Nigeria has injected around 600 billion naira ($4 billion) into the banking system since mid-August after an audit found nine institutions were facing a grave liquidity crisis.
“In our estimation, the total cost of the bailout ... would still leave us with a fiscal deficit of no more than 3 percent given where we are today,” Sanusi told a news conference in the Senegalese capital, Dakar.
A budget office document seen by Reuters last month shows Nigeria expects its budget deficit to be an estimated 3.02 percent of GDP this year but to widen next year to around 3.28 percent as it tries to spend its way out of the global downturn while economic growth slows.
The central bank injected 400 billion naira into Afribank, Finbank, Intercontinental Bank, Oceanic Bank and Union Bank in August and sacked top executives after the audit found lax governance had left them so weakly capitalised they posed a systemic risk.
Two months later it said it was providing 200 billion naira to four more banks -- Bank PHB, Equitorial Trust Bank, Spring Bank and Wema Bank -- also judged to be facing serious liquidity problems.
“Each of these banks will survive in one form or another,” Sanusi said, adding they could raise capital either through public offers or mergers with a stronger bank.
“If the merger involves some form of resolution cost, the federal government will be ready to bear some of that cost.”
Sanusi repeated that he was optimistic legislation could be in place by the end of the year to form an asset management company (AMC) which would free up banks' capital by absorbing their non-performing loans.

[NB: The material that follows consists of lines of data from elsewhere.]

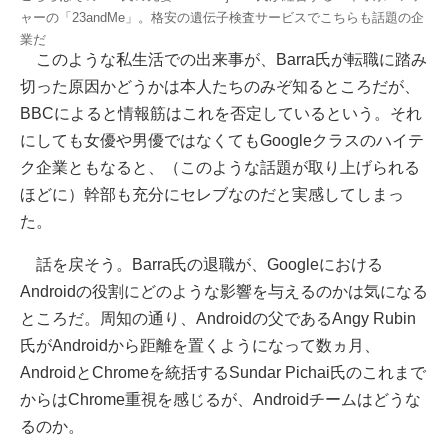
ャーの「23andMe」。格安の遺伝子検査サービスでこちらも話題の企
業だ
このような私生活での出来事が、Barra氏が転職に踏み
切った原因かどうかは本人たちのみぞ知るところだが、
BBCによると情報筋はこれを否定しているという。それ
にしても女優や男優ではなくてもGoogleクラスのハイテ
ク企業ともなると、（このような話題が取り上げられる
ほどに）幹部も充分にセレブなのだと実感してしまっ
た。
話を戻そう。Barra氏の退職が、Googleにおける
Androidの役割にどのような影響を与えるのかは気になる
ところだ。周知の通り、Androidの父であるAngy Rubin
氏がAndroidから距離を置くようになって数ヵ月、
AndroidとChromeを統括するSundar Pichai氏のこれまで
からはChrome重視を感じるが、Androidチームはどうな
るのか。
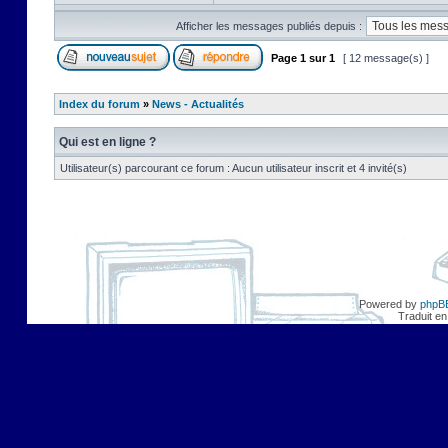
Afficher les messages publiés depuis :
Page
1
sur
1
[ 12 message(s) ]
Index du forum
»
News - Actualités
Qui est en ligne ?
Utilisateur(s) parcourant ce forum : Aucun utilisateur inscrit et 4 invité(s)
Powered by
phpB
Traduit en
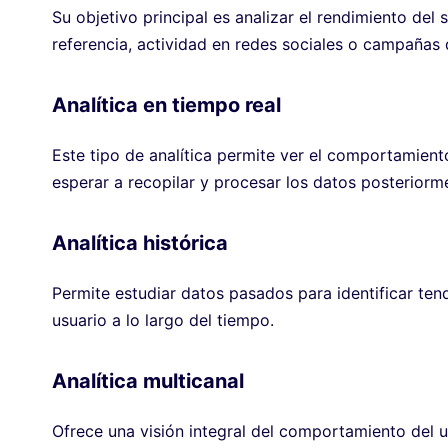
Su objetivo principal es analizar el rendimiento del 
referencia, actividad en redes sociales o campañas
Analítica en tiempo real
Este tipo de analítica permite ver el comportamient
esperar a recopilar y procesar los datos posteriorm
Analítica histórica
Permite estudiar datos pasados para identificar te
usuario a lo largo del tiempo.
Analítica multicanal
Ofrece una visión integral del comportamiento del u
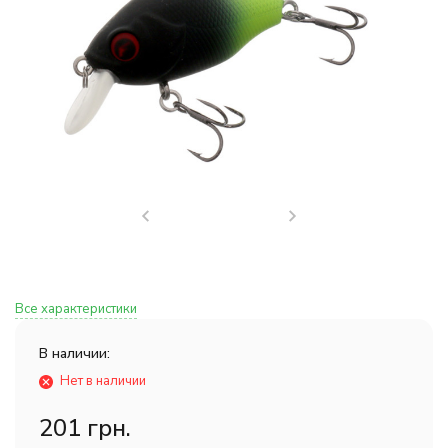
Все характеристики
В наличии:
Нет в наличии
201 грн.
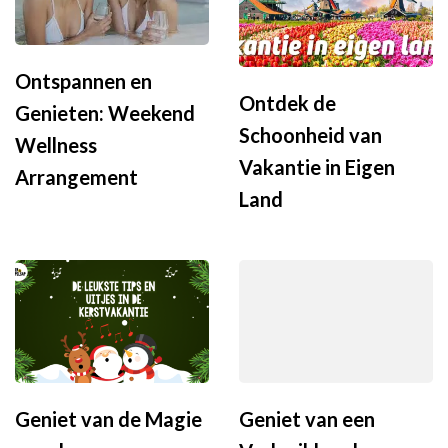
Ontspannen en
Ontdek de
Genieten: Weekend
Schoonheid van
Wellness
Vakantie in Eigen
Arrangement
Land
Geniet van de Magie
Geniet van een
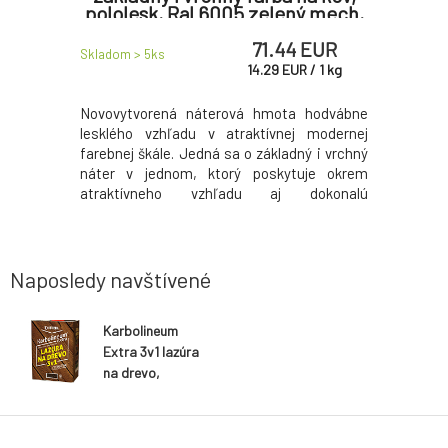
pololesk, Ral 6005 zelený mech,
5 kg
EUR
71.44 EUR
Skladom > 5
ks
Skladom > 
/
1
kg
14.29
EUR
/
1
kg
á hmota s
Novovytvorená náterová hmota hodvábne
Asfaltový 
ôsobí ako
lesklého vzhľadu v atraktívnej modernej
k ochran
úšťadlo a
farebnej škále. Jedná sa o základný i vrchný
automobi
ý náter v
náter v jednom, ktorý poskytuje okrem
korozív
atraktívneho vzhľadu aj dokonalú
posypovýc
antikoróznu ochranu.
Naposledy navštívené
Karbolineum
Extra 3v1 lazúra
na drevo,
orech, 8 kg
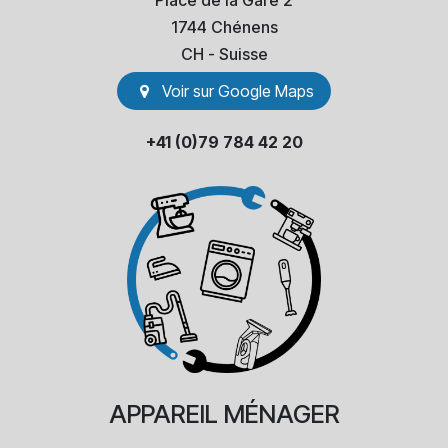
Place de la Gare 2
1744 Chénens
​CH - Suisse
Voir sur Go​​ogle Maps
+41 (0)79 784 42 20
APPAREIL
MÉNAGER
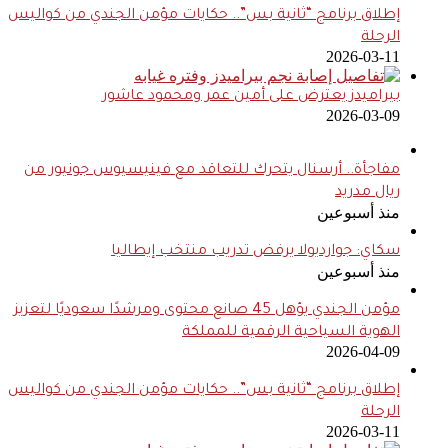
إطلاق برنامج “ثانية بس”.. حكايات مؤمن الجندي من كواليس
الرحلة
2026-03-11
بيراميدز يعترض على أمين عمر ومحمود عاشور
2026-03-09
مفاجأة.. أرسنال يتحرك للتعاقد مع فينيسيوس جونيور من
ريال مدريد
منذ أسبوعين
سكاي: جوارديولا يرفض تدريب منتخب إيطاليا
منذ أسبوعين
مؤمن الجندي يؤهل 45 صانع محتوى ومرشدًا سعوديًا لتعزيز
الهوية السياحية الرقمية للمملكة
2026-04-09
إطلاق برنامج “ثانية بس”.. حكايات مؤمن الجندي من كواليس
الرحلة
2026-03-11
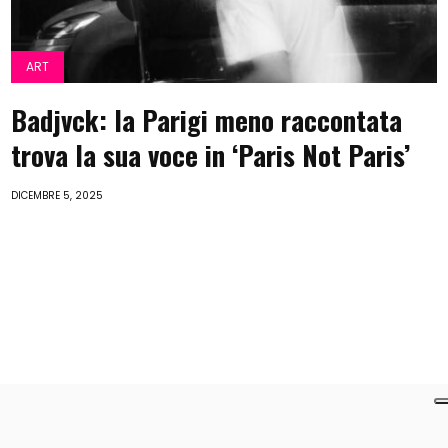
ART
Badjvck: la Parigi meno raccontata
trova la sua voce in ‘Paris Not Paris’
DICEMBRE 5, 2025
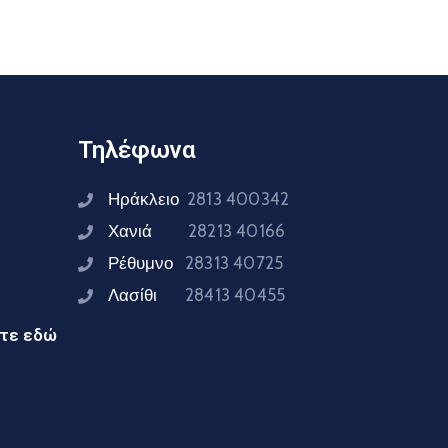
Τηλέφωνα
Ηράκλειο
2813 400342
Χανιά
28213 40166
Ρέθυμνο
28313 40725
Λασίθι
28413 40455
ίτε εδώ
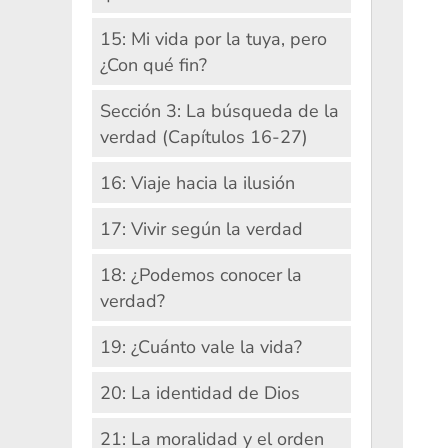
15: Mi vida por la tuya, pero
¿Con qué fin?
Sección 3: La búsqueda de la
verdad (Capítulos 16-27)
16: Viaje hacia la ilusión
17: Vivir según la verdad
18: ¿Podemos conocer la
verdad?
19: ¿Cuánto vale la vida?
20: La identidad de Dios
21: La moralidad y el orden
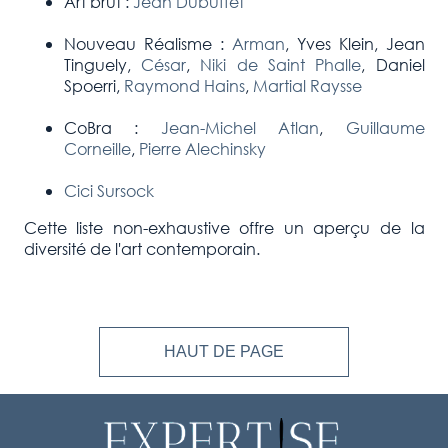
Art brut :
Jean Dubuffet
Nouveau Réalisme :
Arman
, Yves Klein, Jean
Tinguely,
César
,
Niki de Saint Phalle
, Daniel
Spoerri,
Raymond Hains
,
Martial Raysse
CoBra :
Jean-Michel Atlan
,
Guillaume
Corneille
,
Pierre Alechinsky
Cici Sursock
Cette liste non-exhaustive offre un aperçu de la
diversité de l'art contemporain.
HAUT DE PAGE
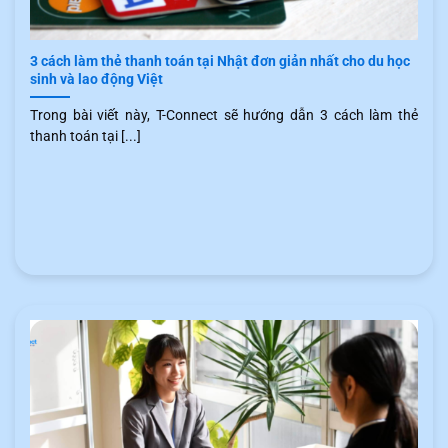
3 cách làm thẻ thanh toán tại Nhật đơn giản nhất cho du học
sinh và lao động Việt
Trong bài viết này, T-Connect sẽ hướng dẫn 3 cách làm thẻ
thanh toán tại [...]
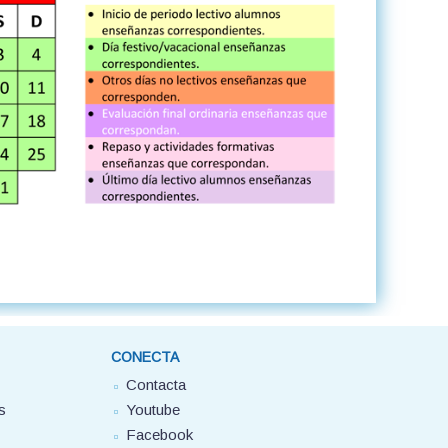
CONECTA
Contacta
s
Youtube
Facebook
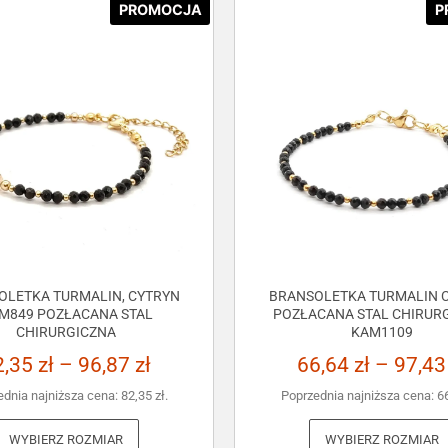
PROMOCJA
P
OLETKA TURMALIN, CYTRYN
BRANSOLETKA TURMALIN C
M849 POZŁACANA STAL
POZŁACANA STAL CHIRUR
CHIRURGICZNA
KAM1109
2,35
zł
–
96,87
zł
66,64
zł
–
97,4
ednia najniższa cena:
82,35
zł
.
Poprzednia najniższa cena:
6
WYBIERZ ROZMIAR
WYBIERZ ROZMIAR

He told Reuters last month that the firm could absorb up to 400 billion naira in bad loans.
The AMC would purchase loans with a view to strengthening bank balance sheets, improving capital adequacy and reducing debt overhang to the stock market to stimulate capital markets activity, the monetary policy committee said on Tuesday. Sanusi has said he hopes to have a draft bill ready in the coming days but Nigeria's parliament is notoriously slow.
Analysts see the passage of the bill as a key test of political support for his reforms and fear some lawmakers could challenge the legislation.
Sanusi's drive to clean up the banking system has won widespread praise among foreign investors but the banks chiefs felled by his axe -- and some of the debtors he named -- are members of a corporate aristocracy long seen as untouchable, meaning he has also won some powerful enemies.
Sanusi painted a rosy picture of the Nigerian economy, saying an amnesty for gunmen in the oil-producing Niger Delta meant oil production had risen back to just under 2 million barrels per day and that inflation was on a downward trend. He said that once the country sanitised the banking sector and fixed problems including the Niger Delta, it had the potential to see double-digit GDP growth. “Most of the interest in Nigeria is based on the recognition of that potential,” he said.